**Task details**
Write out the whole listing again, exactly as given.

**Recorded information**

——————————

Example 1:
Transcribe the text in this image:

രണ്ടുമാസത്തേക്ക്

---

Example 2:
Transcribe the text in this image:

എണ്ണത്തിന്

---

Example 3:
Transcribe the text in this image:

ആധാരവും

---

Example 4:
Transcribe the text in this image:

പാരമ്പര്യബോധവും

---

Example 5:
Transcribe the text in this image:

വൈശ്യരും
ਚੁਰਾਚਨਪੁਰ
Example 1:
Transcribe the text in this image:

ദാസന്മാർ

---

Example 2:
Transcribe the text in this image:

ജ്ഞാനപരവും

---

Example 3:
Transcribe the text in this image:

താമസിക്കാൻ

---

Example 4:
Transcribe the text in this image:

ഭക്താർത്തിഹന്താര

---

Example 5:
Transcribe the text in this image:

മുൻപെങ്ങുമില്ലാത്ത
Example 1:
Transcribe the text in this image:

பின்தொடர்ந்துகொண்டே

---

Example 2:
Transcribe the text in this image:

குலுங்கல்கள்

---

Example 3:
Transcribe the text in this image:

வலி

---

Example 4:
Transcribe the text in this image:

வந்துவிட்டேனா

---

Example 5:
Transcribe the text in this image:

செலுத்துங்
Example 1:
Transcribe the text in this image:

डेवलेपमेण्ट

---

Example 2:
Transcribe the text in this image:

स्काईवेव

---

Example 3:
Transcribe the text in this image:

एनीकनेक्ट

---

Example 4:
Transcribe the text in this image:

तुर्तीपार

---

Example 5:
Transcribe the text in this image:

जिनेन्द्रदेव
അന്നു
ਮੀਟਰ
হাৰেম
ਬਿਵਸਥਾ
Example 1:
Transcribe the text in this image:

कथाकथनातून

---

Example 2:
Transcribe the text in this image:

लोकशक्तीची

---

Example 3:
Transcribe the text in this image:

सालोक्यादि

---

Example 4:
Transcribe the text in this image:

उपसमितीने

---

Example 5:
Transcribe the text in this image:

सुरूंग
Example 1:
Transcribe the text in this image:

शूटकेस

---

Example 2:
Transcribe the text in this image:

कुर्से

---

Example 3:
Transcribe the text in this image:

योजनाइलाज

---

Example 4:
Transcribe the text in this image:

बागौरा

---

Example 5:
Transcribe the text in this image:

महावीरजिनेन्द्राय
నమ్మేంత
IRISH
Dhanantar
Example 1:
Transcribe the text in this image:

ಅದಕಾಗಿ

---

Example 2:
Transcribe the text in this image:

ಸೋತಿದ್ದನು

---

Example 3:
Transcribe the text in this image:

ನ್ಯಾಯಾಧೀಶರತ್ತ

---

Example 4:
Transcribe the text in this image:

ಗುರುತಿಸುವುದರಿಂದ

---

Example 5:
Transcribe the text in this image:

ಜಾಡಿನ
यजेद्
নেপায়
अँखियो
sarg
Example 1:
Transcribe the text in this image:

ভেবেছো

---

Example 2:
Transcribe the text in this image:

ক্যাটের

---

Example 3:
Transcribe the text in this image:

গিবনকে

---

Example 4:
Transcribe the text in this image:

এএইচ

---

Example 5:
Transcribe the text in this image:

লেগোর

——————————

**Answer section**
Example 1:
Transcribe the text in this image:

രണ്ടുമാസത്തേക്ക്

---

Example 2:
Transcribe the text in this image:

എണ്ണത്തിന്

---

Example 3:
Transcribe the text in this image:

ആധാരവും

---

Example 4:
Transcribe the text in this image:

പാരമ്പര്യബോധവും

---

Example 5:
Transcribe the text in this image:

വൈശ്യരും
ਚੁਰਾਚਨਪੁਰ
Example 1:
Transcribe the text in this image:

ദാസന്മാർ

---

Example 2:
Transcribe the text in this image:

ജ്ഞാനപരവും

---

Example 3:
Transcribe the text in this image:

താമസിക്കാൻ

---

Example 4:
Transcribe the text in this image:

ഭക്താർത്തിഹന്താര

---

Example 5:
Transcribe the text in this image:

മുൻപെങ്ങുമില്ലാത്ത
Example 1:
Transcribe the text in this image:

பின்தொடர்ந்துகொண்டே

---

Example 2:
Transcribe the text in this image:

குலுங்கல்கள்

---

Example 3:
Transcribe the text in this image:

வலி

---

Example 4:
Transcribe the text in this image:

வந்துவிட்டேனா

---

Example 5:
Transcribe the text in this image:

செலுத்துங்
Example 1:
Transcribe the text in this image:

डेवलेपमेण्ट

---

Example 2:
Transcribe the text in this image:

स्काईवेव

---

Example 3:
Transcribe the text in this image:

एनीकनेक्ट

---

Example 4:
Transcribe the text in this image:

तुर्तीपार

---

Example 5:
Transcribe the text in this image:

जिनेन्द्रदेव
അന്നു
ਮੀਟਰ
হাৰেম
ਬਿਵਸਥਾ
Example 1:
Transcribe the text in this image:

कथाकथनातून

---

Example 2:
Transcribe the text in this image:

लोकशक्तीची

---

Example 3:
Transcribe the text in this image:

सालोक्यादि

---

Example 4:
Transcribe the text in this image:

उपसमितीने

---

Example 5:
Transcribe the text in this image:

सुरूंग
Example 1:
Transcribe the text in this image:

शूटकेस

---

Example 2:
Transcribe the text in this image:

कुर्से

---

Example 3:
Transcribe the text in this image:

योजनाइलाज

---

Example 4:
Transcribe the text in this image:

बागौरा

---

Example 5:
Transcribe the text in this image:

महावीरजिनेन्द्राय
నమ్మేంత
IRISH
Dhanantar
Example 1:
Transcribe the text in this image:

ಅದಕಾಗಿ

---

Example 2:
Transcribe the text in this image:

ಸೋತಿದ್ದನು

---

Example 3:
Transcribe the text in this image:

ನ್ಯಾಯಾಧೀಶರತ್ತ

---

Example 4:
Transcribe the text in this image:

ಗುರುತಿಸುವುದರಿಂದ

---

Example 5:
Transcribe the text in this image:

ಜಾಡಿನ
यजेद्
নেপায়
अँखियो
sarg
Example 1:
Transcribe the text in this image:

ভেবেছো

---

Example 2:
Transcribe the text in this image:

ক্যাটের

---

Example 3:
Transcribe the text in this image:

গিবনকে

---

Example 4:
Transcribe the text in this image:

এএইচ

---

Example 5:
Transcribe the text in this image:

লেগোর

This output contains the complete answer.